## TEXTE D'ORIGINE
◆ ◆ ◆

Le soin qu’exige la fleur de tout premier ordre est d’ailleurs incroyable : les nervures s’y tracent à la main, avec un fer ou une plume d’oie qui donne le ton plus clair ou plus foncé. S’agit-il de copier une grappe de lilas naturel composée d’environ 200 pétales, on en prendra, pour faire la grappe artificielle, 400, que l’on collera deux par deux l’un sur l’autre ; de sorte que, dans la fleur apocryphe, comme dans le lilas authentique, chaque pétale a sa face et son revers différens, qui ne risquent pas de s’imprégner des nuances l’un de l’autre à la teinture.

◆ ◆ ◆

## DONNÉES FOURNIES
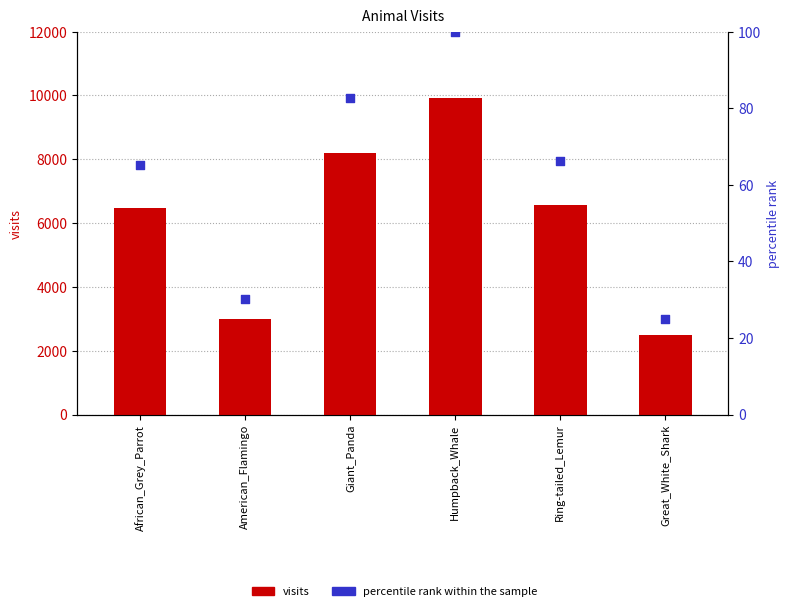

Which series has the largest Y range (max minus min)?

visits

◆ ◆ ◆

Rédigez la suite du passage sur la fabrication des fleurs artificielles, juste après sa dernière phrase. Ces lignes ne sont pas utiles ici.

## RÉPONSE
La coloration à l’alcool, transparente, fragile, de ces produits de grand luxe, exige des précautions minutieuses ; entre Paris et Londres, des liserons ou « belles de jour » passèrent du bleu au vert, par suite d’un emballage défectueux. Des roses du plus beau rouge deviennent blanches en quelques heures, dans un local fraîchement peint, par la seule évaporation de la térébenthine. Même l’ouvrière affligée d’une mauvaise haleine, ou qui mangerait habituellement de l’ail, aurait une influence néfaste sur la tonalité des parures ou des guirlandes qu’elle doit manipuler. De ces fleurs aristocratiques, à l’enfantement desquelles préside une telle sollicitude, au peuple des humbles fleurs qu’engendre un machinisme économique, il y a tout l’écart de la rose des riches à la rose des pauvres, de la rose de 10 francs à la rose de 0 fr. 25.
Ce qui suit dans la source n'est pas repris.